Un día.

Yo lo quería, ¿cómo no hacerlo después de compartir tantos momentos? Llevábamos más de cuatro años durmiendo juntos, caminando por la ciudad al atardecer; lo necesitaba para abrazarlo cuando me sentía triste y para contarle los acontecimientos más insignificantes de mis días en esta ciudad lejana. Antes yo había vivido rodeada de amigos, recorriendo callejones, parques y bares hasta el amanecer. Ahora estaba sola, sólo lo tenía a él para que hiciera menos pesados mis días.

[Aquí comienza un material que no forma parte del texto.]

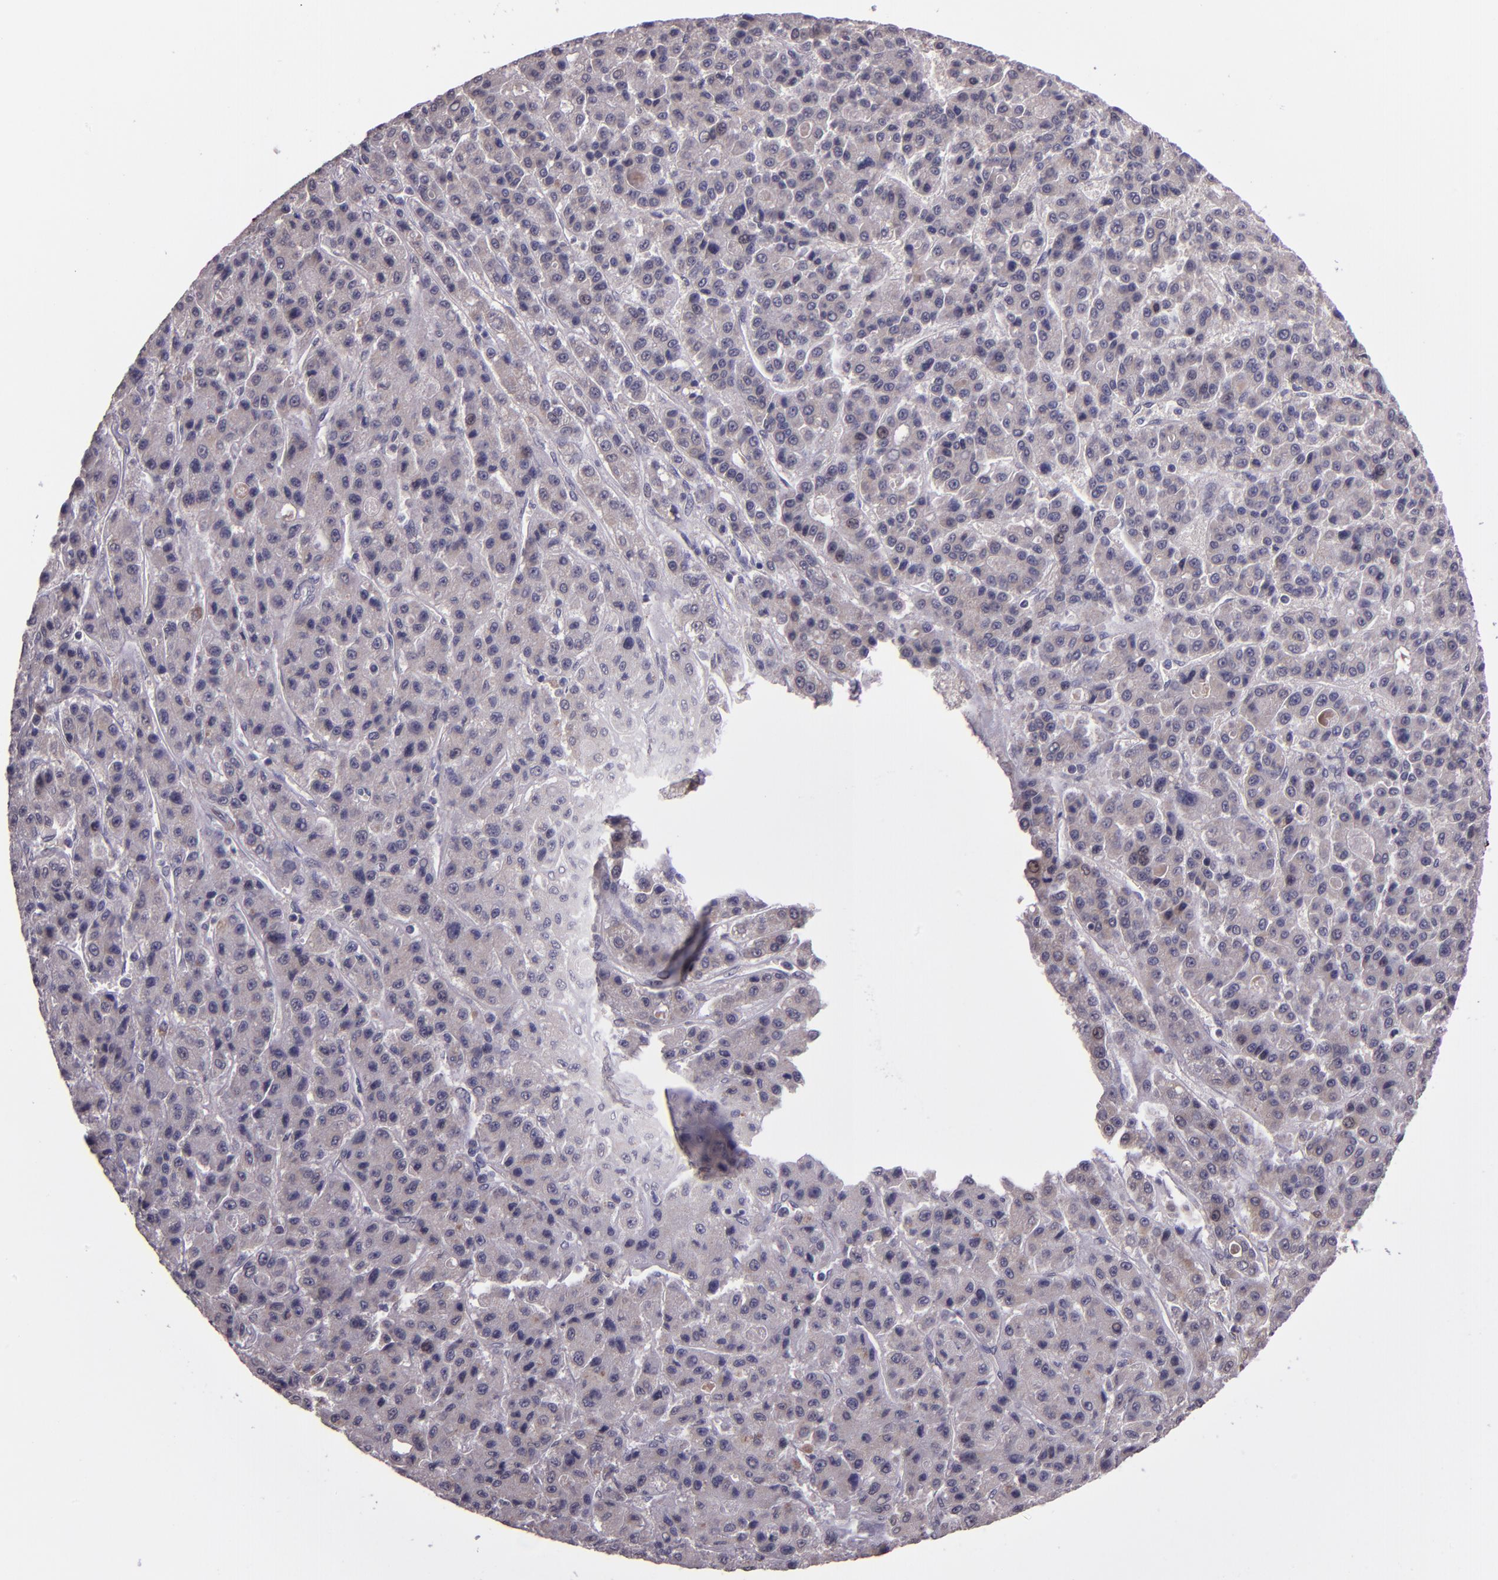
{"staining": {"intensity": "negative", "quantity": "none", "location": "none"}, "tissue": "liver cancer", "cell_type": "Tumor cells", "image_type": "cancer", "snomed": [{"axis": "morphology", "description": "Carcinoma, Hepatocellular, NOS"}, {"axis": "topography", "description": "Liver"}], "caption": "High magnification brightfield microscopy of liver cancer stained with DAB (3,3'-diaminobenzidine) (brown) and counterstained with hematoxylin (blue): tumor cells show no significant positivity. (DAB immunohistochemistry (IHC) with hematoxylin counter stain).", "gene": "TAF7L", "patient": {"sex": "male", "age": 70}}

Quería volver, retornar a las calles conocidas, frecuentar los bares y las zonas de mi adolescencia y, claro, encontrarme con todos aquéllos que de una u otra forma eran parte de mi vida en esa época: el mesero que conocía mis gustos, el señor de la tienda que me guardaba siempre el paquete de Marlboro con una candela roja, mis amigos que se sentaban a tomarse una o dos cervezas antes de ir a visitar a sus novias, la calle por la que no podía pasar sin saludar al menos a tres personas, cada una de las cuales me ofrecía un trago diferente, y así. Pero sabía que no volvería, no tenía sentido alguno: llevaba más de diez años lejos de allí y seguramente ya no estarían el mismo mesero ni la misma tienda, y la calle por la que yo pasaba sólo para saludar estaría llena de desconocidos que mirarían con sospecha.  

Los días en esta ciudad eran difíciles para mí. Me dejaba absorber por la rutina del trabajo y sólo quería llegar a casa para verlo. No era un amor romántico de cartas y poemas, por el contrario era un amor sencillo, tranquilo, en el que lo importante eran los momentos que pasábamos juntos: viendo televisión, comiendo, caminando o durmiendo.  


Un día llegue a la casa y él no estaba. Lo llamé, pero no aparecía. No entendía cómo podía haber salido si estaba cayendo una tormenta. Lo busqué por todos los rincones, pero el gato no estaba.